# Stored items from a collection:
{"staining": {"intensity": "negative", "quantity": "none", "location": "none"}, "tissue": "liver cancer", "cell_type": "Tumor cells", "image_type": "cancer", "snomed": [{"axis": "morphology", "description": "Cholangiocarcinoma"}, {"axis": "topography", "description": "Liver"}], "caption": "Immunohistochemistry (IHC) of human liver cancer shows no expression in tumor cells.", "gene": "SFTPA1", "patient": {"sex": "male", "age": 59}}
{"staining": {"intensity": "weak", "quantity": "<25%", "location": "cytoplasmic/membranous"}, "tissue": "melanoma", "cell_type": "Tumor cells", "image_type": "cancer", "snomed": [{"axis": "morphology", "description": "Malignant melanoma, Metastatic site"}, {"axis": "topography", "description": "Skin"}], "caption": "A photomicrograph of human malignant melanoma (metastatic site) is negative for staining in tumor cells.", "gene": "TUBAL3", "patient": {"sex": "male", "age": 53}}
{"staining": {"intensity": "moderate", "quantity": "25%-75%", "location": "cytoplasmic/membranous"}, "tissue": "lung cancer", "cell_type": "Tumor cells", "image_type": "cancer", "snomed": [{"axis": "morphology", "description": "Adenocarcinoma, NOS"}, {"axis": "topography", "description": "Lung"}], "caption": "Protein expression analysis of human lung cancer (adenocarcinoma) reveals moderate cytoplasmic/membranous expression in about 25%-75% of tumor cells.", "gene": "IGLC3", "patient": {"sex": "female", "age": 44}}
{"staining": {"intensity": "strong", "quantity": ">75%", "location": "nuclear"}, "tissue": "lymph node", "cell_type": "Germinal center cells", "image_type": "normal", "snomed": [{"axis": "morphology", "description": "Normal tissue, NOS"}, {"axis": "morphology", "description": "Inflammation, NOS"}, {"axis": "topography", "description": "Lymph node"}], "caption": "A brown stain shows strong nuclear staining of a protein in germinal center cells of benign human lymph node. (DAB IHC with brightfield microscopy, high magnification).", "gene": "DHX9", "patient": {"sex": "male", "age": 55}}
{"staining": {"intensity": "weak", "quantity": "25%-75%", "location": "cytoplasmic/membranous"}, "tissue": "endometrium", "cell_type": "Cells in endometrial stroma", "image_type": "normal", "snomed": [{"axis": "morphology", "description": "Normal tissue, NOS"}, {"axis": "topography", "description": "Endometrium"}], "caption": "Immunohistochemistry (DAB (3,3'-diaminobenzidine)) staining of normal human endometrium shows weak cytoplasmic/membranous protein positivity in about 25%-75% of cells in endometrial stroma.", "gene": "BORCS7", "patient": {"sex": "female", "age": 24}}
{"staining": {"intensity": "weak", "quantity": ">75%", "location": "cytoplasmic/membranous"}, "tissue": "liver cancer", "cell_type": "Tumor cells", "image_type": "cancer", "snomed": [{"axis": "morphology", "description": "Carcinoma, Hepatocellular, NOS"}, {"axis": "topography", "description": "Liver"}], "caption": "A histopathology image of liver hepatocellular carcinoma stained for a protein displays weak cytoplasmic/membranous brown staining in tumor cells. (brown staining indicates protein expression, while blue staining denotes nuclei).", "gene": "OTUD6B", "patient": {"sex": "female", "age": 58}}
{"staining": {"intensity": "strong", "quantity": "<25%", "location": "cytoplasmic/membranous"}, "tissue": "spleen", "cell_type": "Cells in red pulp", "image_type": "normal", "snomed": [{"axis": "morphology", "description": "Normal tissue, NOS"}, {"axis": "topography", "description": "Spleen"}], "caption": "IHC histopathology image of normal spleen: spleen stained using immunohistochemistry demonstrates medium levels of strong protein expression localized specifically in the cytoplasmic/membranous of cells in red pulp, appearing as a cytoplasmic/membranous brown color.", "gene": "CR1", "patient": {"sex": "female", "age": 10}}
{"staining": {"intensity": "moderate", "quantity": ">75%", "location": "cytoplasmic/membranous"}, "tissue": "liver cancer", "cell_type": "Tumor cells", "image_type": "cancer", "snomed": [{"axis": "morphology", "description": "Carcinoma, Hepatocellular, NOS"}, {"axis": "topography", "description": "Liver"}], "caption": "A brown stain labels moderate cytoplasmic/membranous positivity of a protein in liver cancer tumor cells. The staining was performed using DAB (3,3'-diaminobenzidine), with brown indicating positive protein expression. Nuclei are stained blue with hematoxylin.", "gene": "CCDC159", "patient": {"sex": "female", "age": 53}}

# Work task:
Transcribe, exactly and completely, all of the entries.

# Solution to the problem:
{"staining": {"intensity": "negative", "quantity": "none", "location": "none"}, "tissue": "liver cancer", "cell_type": "Tumor cells", "image_type": "cancer", "snomed": [{"axis": "morphology", "description": "Cholangiocarcinoma"}, {"axis": "topography", "description": "Liver"}], "caption": "Immunohistochemistry (IHC) of human liver cancer shows no expression in tumor cells.", "gene": "SFTPA1", "patient": {"sex": "male", "age": 59}}
{"staining": {"intensity": "weak", "quantity": "<25%", "location": "cytoplasmic/membranous"}, "tissue": "melanoma", "cell_type": "Tumor cells", "image_type": "cancer", "snomed": [{"axis": "morphology", "description": "Malignant melanoma, Metastatic site"}, {"axis": "topography", "description": "Skin"}], "caption": "A photomicrograph of human malignant melanoma (metastatic site) is negative for staining in tumor cells.", "gene": "TUBAL3", "patient": {"sex": "male", "age": 53}}
{"staining": {"intensity": "moderate", "quantity": "25%-75%", "location": "cytoplasmic/membranous"}, "tissue": "lung cancer", "cell_type": "Tumor cells", "image_type": "cancer", "snomed": [{"axis": "morphology", "description": "Adenocarcinoma, NOS"}, {"axis": "topography", "description": "Lung"}], "caption": "Protein expression analysis of human lung cancer (adenocarcinoma) reveals moderate cytoplasmic/membranous expression in about 25%-75% of tumor cells.", "gene": "IGLC3", "patient": {"sex": "female", "age": 44}}
{"staining": {"intensity": "strong", "quantity": ">75%", "location": "nuclear"}, "tissue": "lymph node", "cell_type": "Germinal center cells", "image_type": "normal", "snomed": [{"axis": "morphology", "description": "Normal tissue, NOS"}, {"axis": "morphology", "description": "Inflammation, NOS"}, {"axis": "topography", "description": "Lymph node"}], "caption": "A brown stain shows strong nuclear staining of a protein in germinal center cells of benign human lymph node. (DAB IHC with brightfield microscopy, high magnification).", "gene": "DHX9", "patient": {"sex": "male", "age": 55}}
{"staining": {"intensity": "weak", "quantity": "25%-75%", "location": "cytoplasmic/membranous"}, "tissue": "endometrium", "cell_type": "Cells in endometrial stroma", "image_type": "normal", "snomed": [{"axis": "morphology", "description": "Normal tissue, NOS"}, {"axis": "topography", "description": "Endometrium"}], "caption": "Immunohistochemistry (DAB (3,3'-diaminobenzidine)) staining of normal human endometrium shows weak cytoplasmic/membranous protein positivity in about 25%-75% of cells in endometrial stroma.", "gene": "BORCS7", "patient": {"sex": "female", "age": 24}}
{"staining": {"intensity": "weak", "quantity": ">75%", "location": "cytoplasmic/membranous"}, "tissue": "liver cancer", "cell_type": "Tumor cells", "image_type": "cancer", "snomed": [{"axis": "morphology", "description": "Carcinoma, Hepatocellular, NOS"}, {"axis": "topography", "description": "Liver"}], "caption": "A histopathology image of liver hepatocellular carcinoma stained for a protein displays weak cytoplasmic/membranous brown staining in tumor cells. (brown staining indicates protein expression, while blue staining denotes nuclei).", "gene": "OTUD6B", "patient": {"sex": "female", "age": 58}}
{"staining": {"intensity": "strong", "quantity": "<25%", "location": "cytoplasmic/membranous"}, "tissue": "spleen", "cell_type": "Cells in red pulp", "image_type": "normal", "snomed": [{"axis": "morphology", "description": "Normal tissue, NOS"}, {"axis": "topography", "description": "Spleen"}], "caption": "IHC histopathology image of normal spleen: spleen stained using immunohistochemistry demonstrates medium levels of strong protein expression localized specifically in the cytoplasmic/membranous of cells in red pulp, appearing as a cytoplasmic/membranous brown color.", "gene": "CR1", "patient": {"sex": "female", "age": 10}}
{"staining": {"intensity": "moderate", "quantity": ">75%", "location": "cytoplasmic/membranous"}, "tissue": "liver cancer", "cell_type": "Tumor cells", "image_type": "cancer", "snomed": [{"axis": "morphology", "description": "Carcinoma, Hepatocellular, NOS"}, {"axis": "topography", "description": "Liver"}], "caption": "A brown stain labels moderate cytoplasmic/membranous positivity of a protein in liver cancer tumor cells. The staining was performed using DAB (3,3'-diaminobenzidine), with brown indicating positive protein expression. Nuclei are stained blue with hematoxylin.", "gene": "CCDC159", "patient": {"sex": "female", "age": 53}}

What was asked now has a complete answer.